It’s easy - and at times necessary - to consider context when thinking about Washed Out. The moment his debut ‘Within and Without’ arrived was the moment a movement ended. It was the very same swelling of change that Ernest Greene began. But all the same it was one that lost its focus in a process of desaturation. Its emotive appeal had drowned, quite literally, in a sea of bands and producers trying to replicate the breathless charge of Greene’s early demos and ‘Life of Leisure’ EP.
But the remarkable aspect of Washed Out, and especially ‘Paracosm’, is just how far removed it is from context. Any context, even. Its fairground, fairytale concept is one you’d draw way back to the 1960s. It’s fantastical. It’s the iconic image of Mickey Mouse waving magic dust at his mop and buckets. It’s not the vacuous, ‘take-a-toke-and-relax-maaan’ vibe Ernest’s music was so ruthlessly pegged in with. And although it’s imaginative and undoubtedly about escapism, above all things, it’s a clever summation of a sense of adventure.

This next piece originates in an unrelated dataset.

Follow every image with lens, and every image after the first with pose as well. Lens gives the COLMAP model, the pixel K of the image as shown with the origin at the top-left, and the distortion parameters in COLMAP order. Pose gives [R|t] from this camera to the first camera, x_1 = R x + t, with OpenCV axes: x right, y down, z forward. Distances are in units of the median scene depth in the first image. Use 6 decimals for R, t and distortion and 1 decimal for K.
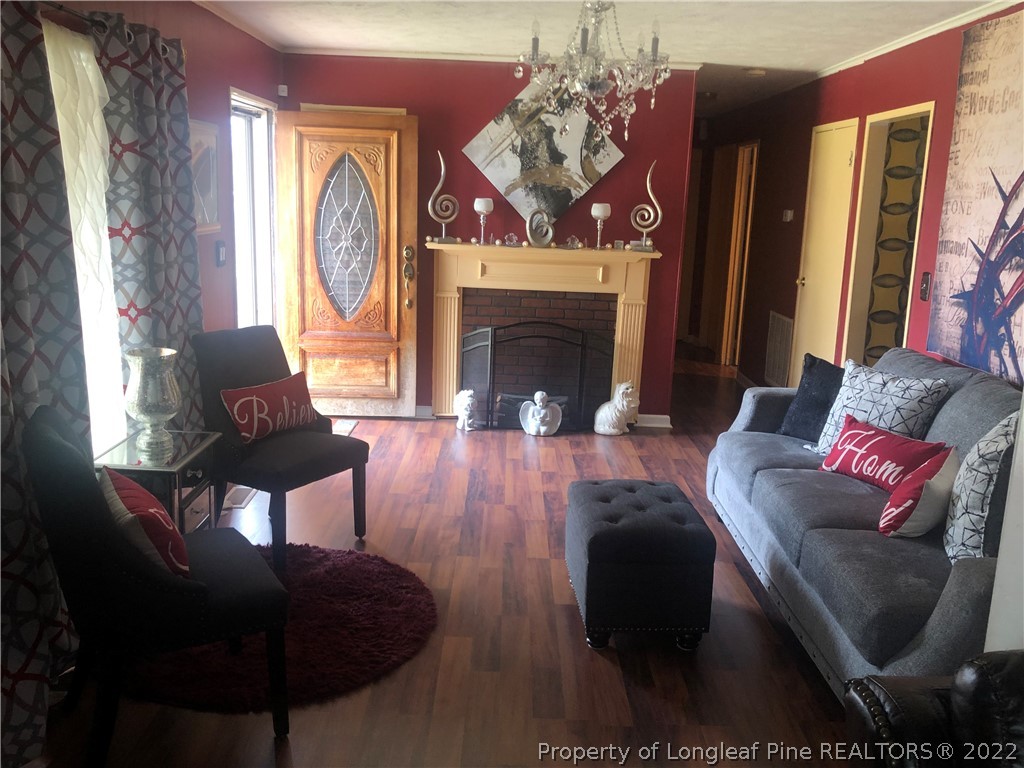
lens RADIAL K [[888.5, 0, 509.0], [0, 888.5, 379.9], [0, 0, 1]] dist [0.048365, -0.089414]
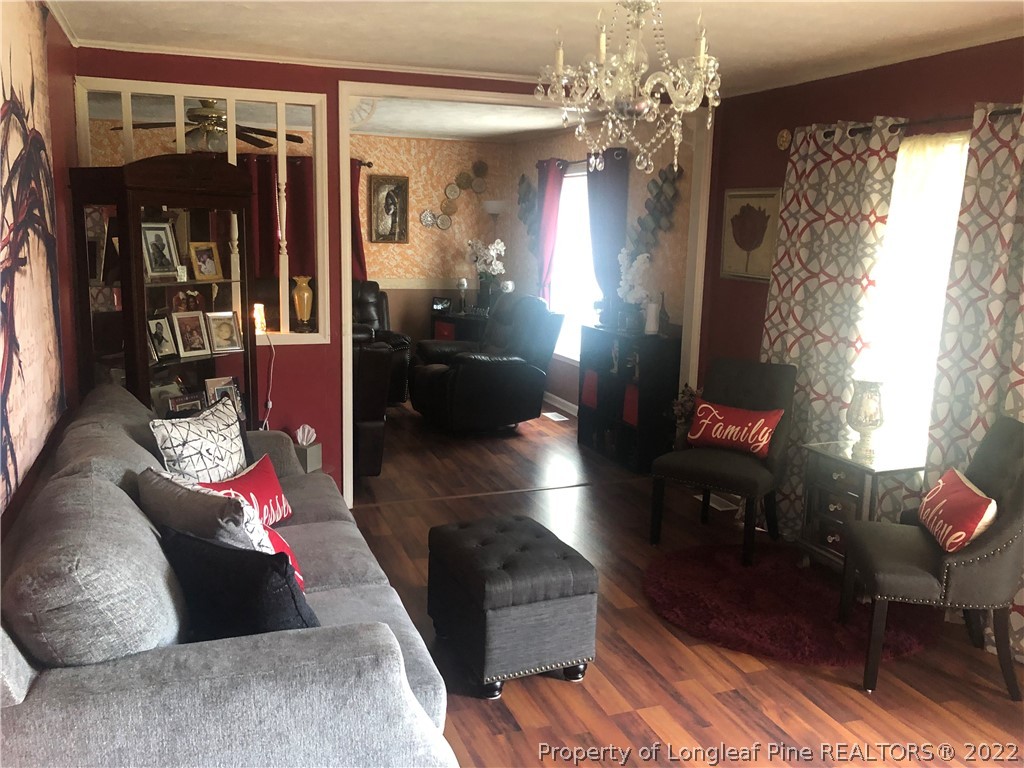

Greene’s come on a great deal since his early days of steering old-school disco samples through a time machine. He built his own studio for ‘Paracosm’, played pretty much every part that makes up the record. And how. Moments on this album are tailor-made, every single inch, to appeal to the senses. Layer upon layer of acoustics slather the rest of each song’s goings on. Washed Out retains its sense of bittersweet melancholy, but on this occasion it sounds complete; something the amateurs can’t come close to.
‘All I Know’ is the richest of the album’s recordings. Its heady strum could easily open a U2 record, it sounds so damned refined. But its all-encompassing bulk is surrounded by swirling atmospherics, abstract links that remind you of the guy’s ambition. ‘Falling Back’ also steers through a risky route between casual anthemia and something meaningful. Often Greene’s vocals are of such a kind, they tend to float between songs, until you’re drifting into a gorgeous slumber. That’ll feel like the purpose of the album for some. For others it’ll be a grating, repeated offence.
There are very few records where you can get by simply on how sweeping and plain beautiful it sounds. Washed Out never really had an audience in mind. It’s a guy’s conscience creeping into the foreground; one concerned occasionally with simple, sorry thoughts, but for the most part distracted by nature and escape. ‘Paracosm’ stands out because it’s a clever, perfectly executed refining of these distractions. So many stumble when expressing something this obvious and musically abstract.Washed Out himself stumbled first time round, even. Here he creates a fuller piece, totally unconcerned with its context and its audience. Hence why it excels.